Scenario. You are tasked with building a reusable AsyncResourcePicker component that allows users to search, select, and link external project dependencies. The backend team is designing the GraphQL API, and you need to co-design the contract and client-side integration strategy.
Problem to solve. Drive a discussion to define the API contract, client-side caching, error handling, and type-safe integration patterns that will serve multiple product areas.
Format
discovery-interview · 35 min · ~1 hr prep
Success criteria
- Defines clear, type-safe API contract boundaries
- Addresses caching, pagination, and error recovery strategies
- Considers performance and bundle size implications
- Aligns on contract testing and mock data strategy
What to review beforehand
- GraphQL fundamentals, React Query/SWR patterns, and our current API client setup
Ground rules
- Lead the conversation to uncover backend constraints and frontend needs. Focus on contract design and integration architecture.
Roles in scenario
Backend Engineer (informed_partner, played by cross_functional)

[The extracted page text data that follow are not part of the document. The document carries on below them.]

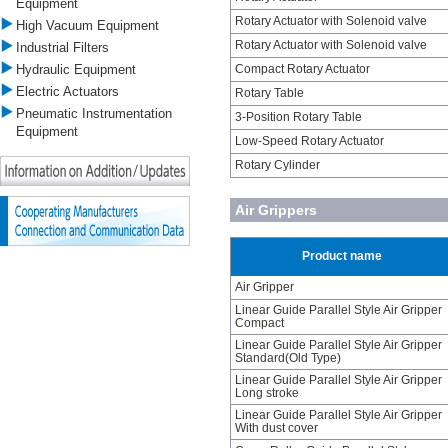
Equipment
Rotary Actuator with Solenoid valve
High Vacuum Equipment
Rotary Actuator with Solenoid valve
Industrial Filters
Hydraulic Equipment
Compact Rotary Actuator
Electric Actuators
Rotary Table
Pneumatic Instrumentation
3-Position Rotary Table
Equipment
Low-Speed Rotary Actuator
Rotary Cylinder
Air Grippers
Product name
Air Gripper
Linear Guide Parallel Style Air Gripper
Compact
Linear Guide Parallel Style Air Gripper
Standard(Old Type)
Linear Guide Parallel Style Air Gripper
Long stroke
Linear Guide Parallel Style Air Gripper
With dust cover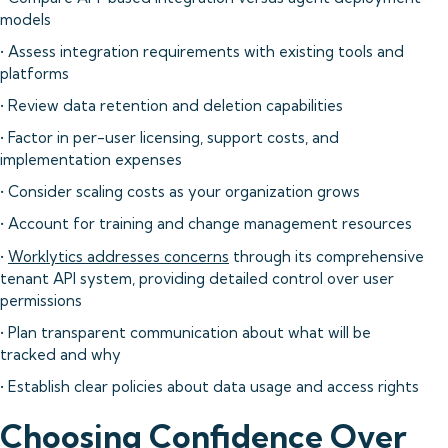
models
• Assess integration requirements with existing tools and
platforms
• Review data retention and deletion capabilities
• Factor in per-user licensing, support costs, and
implementation expenses
• Consider scaling costs as your organization grows
• Account for training and change management resources
•
Worklytics addresses concerns
through its comprehensive
tenant API system, providing detailed control over user
permissions
• Plan transparent communication about what will be
tracked and why
• Establish clear policies about data usage and access rights
Choosing Confidence Over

Motivation. Wants a stable, efficient API that minimizes over-fetching and supports frontend caching without requiring backend changes.
Constraints
- Database queries are expensive; must limit full-text search frequency
- API will be consumed by web and mobile teams
- Strict latency budget of 200ms for search queries
Tensions to introduce
- Backend prefers cursor pagination but frontend design implies offset-based
- Search results include nested objects that could bloat payloads
- Mobile team needs different field sets than web
In-character guidance
- Answer questions honestly about database constraints and API capabilities
- Provide realistic latency and payload size estimates
- Clarify versioning and deprecation policies when asked
Do not
- Do not volunteer backend implementation details unless asked
- Do not design the frontend component for the candidate
- Do not compromise on latency or payload constraints without trade-off discussion
Scoring anchors
- Exceeds
- Elicits precise backend constraints, architects a type-safe, resilient integration with clear caching and error boundaries, and establishes contract testing practices.
- Meets
- Defines a solid API contract, addresses core integration patterns (caching, errors, types), and aligns on deployment independence with minor gaps.
- Below
- Relies on guesswork, ignores performance or error handling constraints, or proposes brittle, tightly coupled integration patterns.